By John Hertz: (reprinted in honor of RAL’s birth month from Vanamonde 485) A.E. van Vogt called R.A. Lafferty the most original writer in s-f (Science Fiction Review 23, 1977). There’s a tribute.
Lafferty is gone now (1914-2002). He was a strange dreamer, a strong drink. He published 200 short stories and 20 novels, if that’s what they were. He won the World Fantasy Life Achievement Award (1990), and a Hugo for “Eurema’s Dam” (1972); he was nominated for three other Hugos and seven Nebulas.
His best may be Past Master (1968) and The Fall of Rome (non-fiction, 1971). Okla Hannali (1972), an Amerind novel, is celebrated. Small presses reprint him; you can get Does Anyone Else Have Something Further to Add? (short stories, 1974; repr. 2000) or many others.
He worried about men who knew everything, machines, manipulation; they made him mordant, and Gene Wolfe says he was the favorite of Joe Mayhew (Locus 496, 2002).

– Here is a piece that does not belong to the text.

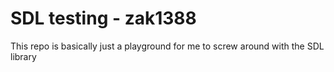 # SDL testing - zak1388
This repo is basically just a playground for me to screw around with the SDL library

Damon Knight in the original-story anthology Orbit ran nineteen by Lafferty, and introduced the collection Lafferty in Orbit (1991), attracted, I fear, by satire, praising diamonds most for their hardness.
Even the title Past Master is a jest; the expression is “passed master”, i.e. one who has passed the test – “of the guild or public opinion”, W. Follett, Modern American Usage p. 312 (1966) – and earned recognition, but Sir Thomas More has been brought centuries into the future, because or in spite of his mastery. At the end, re-reading just now, I cried.
Lafferty beginning Rome starts on mosaic chips in the Empire, catches himself with Dimitte nobis rhapsodia nostra, “Forgive us our rhapsodies”, and sails away.
Knight did have another side. In the “Arcs & Secants” part of Orbit 18 (p. 249; 1976) he printed from Lafferty “the following poem about Ms. Wilhelm:
“Oh Kate has gone to writing pomes!
She writes them bright without the bromes,
She piles them up as tall as tomes!
She routs the temper of the times,
She cuts the strings that worked the mimes,
It doesn’t matter if they rimes.
“This was a contribution to a round-robin letter circulated among a few Orbit writers. Mr. Lafferty later withdrew from it, alleging unparliamentary remarks and stuffiness.” R.I.P.